Your objective:
The entries below hold a line with "M142,383L155,415L133,424L120,393Z" and a line with "M556,83L565,63". Return those lines and all that lie between them, exactly and only.
-- Opening Marker --
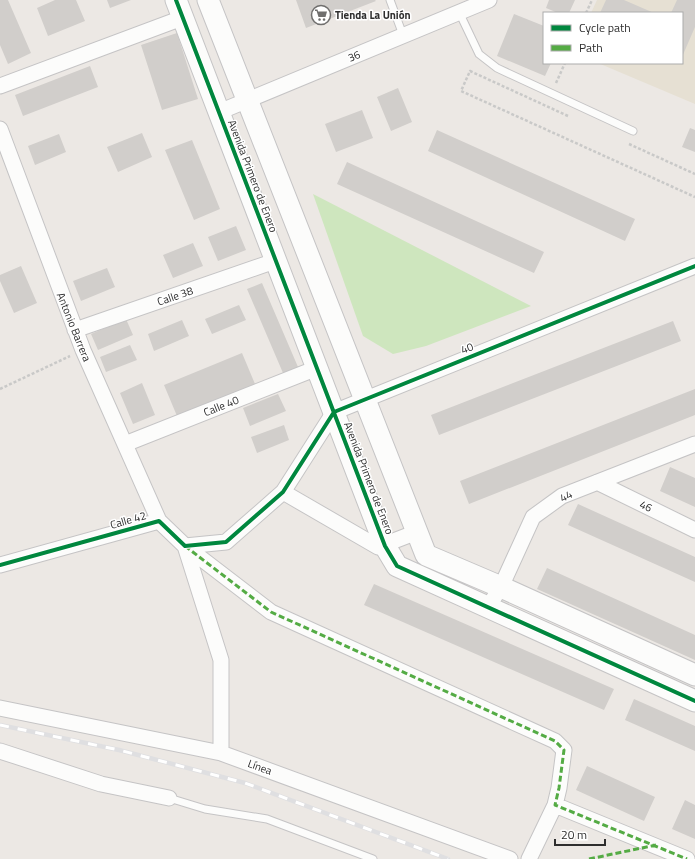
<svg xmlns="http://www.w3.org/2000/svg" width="695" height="859" font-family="'Titillium Web',sans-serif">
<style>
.education{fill:#e6e0d3}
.green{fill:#cee6be}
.building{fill:#d1cecb}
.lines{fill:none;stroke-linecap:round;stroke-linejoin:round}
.lane-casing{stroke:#c5c4c5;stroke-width:9}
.street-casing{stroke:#c5c4c5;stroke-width:17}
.secondary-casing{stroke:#c5c4c5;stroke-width:23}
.path{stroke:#c9c9c8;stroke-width:2.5;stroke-dasharray:3 2;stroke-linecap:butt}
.lane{stroke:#fcfcfb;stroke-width:7}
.street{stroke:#fcfcfb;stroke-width:15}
.secondary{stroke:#fcfcfb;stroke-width:21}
.rail-casing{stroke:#dfdfe1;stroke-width:4.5}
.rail{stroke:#fff;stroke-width:3;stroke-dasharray:9;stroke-linecap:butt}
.quiet{stroke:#54ab44;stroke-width:3;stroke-dasharray:6 3;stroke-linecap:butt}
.cycleway-casing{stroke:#fff;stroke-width:6}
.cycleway{stroke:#00873e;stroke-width:4}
.labels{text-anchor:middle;stroke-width:3;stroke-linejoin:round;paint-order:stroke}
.poi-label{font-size:11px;font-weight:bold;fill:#2e2e2e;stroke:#fff;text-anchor:start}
.street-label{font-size:11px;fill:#2e2e2e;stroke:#fff}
</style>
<rect width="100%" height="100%" fill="#ece8e4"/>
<path class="education" d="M597,0H695V104L598,63H682V13H591Z"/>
<path class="green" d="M313,194L531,306L426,346L393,354L363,336Z"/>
<path class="building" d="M0,0H8L31,53L8,64L0,45Z
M55,0H76L85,21L48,36L37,8Z
M107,0H131L110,8Z
M296,0H375L376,1L306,28Z
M549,0H575L569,13H558L546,8Z
M606,0H624L654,13H600Z
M677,0H695V27L682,57V13H671Z
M514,14L544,26V63H551L545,76L497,56Z
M177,33L198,99L162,110L141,45Z
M90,66L98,87L23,116L15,95Z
M398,88L412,122L391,131L377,97Z
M362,110L373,138L336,152L325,124Z
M690,128L695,130V152L682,147Z
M437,130L635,219L625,241L428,151Z
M142,133L152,157L118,172L107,147Z
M59,134L66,152L35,165L28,146Z
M192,140L220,209L194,220L165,150Z
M347,162L544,252L534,273L337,184Z
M236,226L246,250L218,261L208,237Z
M193,243L203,266L173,278L163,255Z
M21,266L37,303L14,313L0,281V275Z
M107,268L115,287L81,301L73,281Z
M262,283L298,367L283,373L247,289Z
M239,305L246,320L212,334L205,319Z
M126,319L133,335L98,350L91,334Z
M182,320L189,336L154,351L148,334Z
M673,321L681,341L439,435L431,415Z
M130,345L137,360L106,372L100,357Z
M242,353L255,384L177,416L164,385Z
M142,383L155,415L133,424L120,393Z
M695,389V415L469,504L460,481Z
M278,394L286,411L250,426L243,408Z
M284,425L289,440L257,453L251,437Z
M670,467L695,478V507L660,491Z
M578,504L695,557V582L568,525Z
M547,568L695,635V660L537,589Z
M374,584L614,689L604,710L364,605Z
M634,699L695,726V751L625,720Z
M587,766L655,797L644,821L576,790Z
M685,800L695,805V839L672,829Z"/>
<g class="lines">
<defs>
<path id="lane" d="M390,0L403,35
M459,12L479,54L497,68L633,131
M169,798L205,809L267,819L373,859"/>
<path id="street" d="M0,86L182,18
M219,112L489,0
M0,129L83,350L159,521
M75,330L275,261
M125,444L317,368
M597,482L695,530
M283,492L378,547L417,532
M185,546L271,612L555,741L564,750L559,788L555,805L529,859
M185,546L221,660V753
M0,565L159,521L185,546L226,542L283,492L334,412L695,266
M488,607L501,587L533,517L562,496L695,444
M0,708L221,753L510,859
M0,751L101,784L169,798
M555,805L687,859"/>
<path id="secondary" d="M176,0L385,546L397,566L695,701
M208,0L426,555L501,587L695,675"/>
</defs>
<use href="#lane" class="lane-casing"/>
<use href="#street" class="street-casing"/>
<use href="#secondary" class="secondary-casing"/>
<path class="path" d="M586,13L592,0
M556,83L565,63
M568,116L470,71L461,91L695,197
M629,144L695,174
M0,389L70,356"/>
<use href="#lane" class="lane"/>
<use href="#street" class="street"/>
<use href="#secondary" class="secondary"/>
<defs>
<path id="rail" d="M0,725L119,750L245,783L448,859"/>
</defs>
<use href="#rail" class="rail-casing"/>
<use href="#rail" class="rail"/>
<path class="quiet" d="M185,546L271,612L555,741L564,750L559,788L555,805L687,859
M589,859L656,845"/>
<defs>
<path id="cycleway" d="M176,0L385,546L397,566L695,701
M0,565L159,521L185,546L226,542L283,492L334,412L695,266"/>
</defs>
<use href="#cycleway" class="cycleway-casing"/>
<use href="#cycleway" class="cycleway"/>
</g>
<defs>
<symbol id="supermarket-ring" viewBox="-11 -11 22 22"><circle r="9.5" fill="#fff" stroke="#706f6e" stroke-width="1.5"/><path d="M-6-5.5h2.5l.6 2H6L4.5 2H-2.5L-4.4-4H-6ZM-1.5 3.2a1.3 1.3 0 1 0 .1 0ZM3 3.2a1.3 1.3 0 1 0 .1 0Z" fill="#706f6e"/></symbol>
</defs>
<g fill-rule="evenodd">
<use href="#supermarket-ring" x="310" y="4" width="22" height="22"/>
</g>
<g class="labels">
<g class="poi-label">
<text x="335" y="19">Tienda La Unión</text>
</g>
<g class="street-label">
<text transform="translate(354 56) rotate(-23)" y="4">36</text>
<text transform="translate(253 176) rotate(69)" y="4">Avenida Primero de Enero</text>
<text transform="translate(175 296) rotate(-19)" y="4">Calle 38</text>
<text transform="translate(74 327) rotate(68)" y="4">Antonio Barrera</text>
<text transform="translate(467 348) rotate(-22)" y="4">40</text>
<text transform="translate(221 406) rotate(-22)" y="4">Calle 40</text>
<text transform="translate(369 478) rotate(69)" y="4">Avenida Primero de Enero</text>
<text transform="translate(566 496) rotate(-27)" y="4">44</text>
<text transform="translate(646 506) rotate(26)" y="4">46</text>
<text transform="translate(128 520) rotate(-16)" y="4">Calle 42</text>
<text transform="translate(260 767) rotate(20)" y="4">Línea</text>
</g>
</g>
<rect x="543" y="12" width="140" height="52" fill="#ffffff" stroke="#ababab"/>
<rect x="551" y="25" width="20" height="6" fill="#00873e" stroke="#ababab"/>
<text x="579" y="32" font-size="12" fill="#2e2e2e">Cycle path</text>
<rect x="551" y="45" width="20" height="6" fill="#54ab44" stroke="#ababab"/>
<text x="579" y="52" font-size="12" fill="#2e2e2e">Path</text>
<path d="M555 839v6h50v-6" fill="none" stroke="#2e2e2e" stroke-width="2"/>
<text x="561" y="839" font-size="12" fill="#2e2e2e" stroke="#ffffff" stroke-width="3" paint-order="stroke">20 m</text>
</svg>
-- Closing Marker --
Result of this exercise:
M142,383L155,415L133,424L120,393Z
M695,389V415L469,504L460,481Z
M278,394L286,411L250,426L243,408Z
M284,425L289,440L257,453L251,437Z
M670,467L695,478V507L660,491Z
M578,504L695,557V582L568,525Z
M547,568L695,635V660L537,589Z
M374,584L614,689L604,710L364,605Z
M634,699L695,726V751L625,720Z
M587,766L655,797L644,821L576,790Z
M685,800L695,805V839L672,829Z"/>
<g class="lines">
<defs>
<path id="lane" d="M390,0L403,35
M459,12L479,54L497,68L633,131
M169,798L205,809L267,819L373,859"/>
<path id="street" d="M0,86L182,18
M219,112L489,0
M0,129L83,350L159,521
M75,330L275,261
M125,444L317,368
M597,482L695,530
M283,492L378,547L417,532
M185,546L271,612L555,741L564,750L559,788L555,805L529,859
M185,546L221,660V753
M0,565L159,521L185,546L226,542L283,492L334,412L695,266
M488,607L501,587L533,517L562,496L695,444
M0,708L221,753L510,859
M0,751L101,784L169,798
M555,805L687,859"/>
<path id="secondary" d="M176,0L385,546L397,566L695,701
M208,0L426,555L501,587L695,675"/>
</defs>
<use href="#lane" class="lane-casing"/>
<use href="#street" class="street-casing"/>
<use href="#secondary" class="secondary-casing"/>
<path class="path" d="M586,13L592,0
M556,83L565,63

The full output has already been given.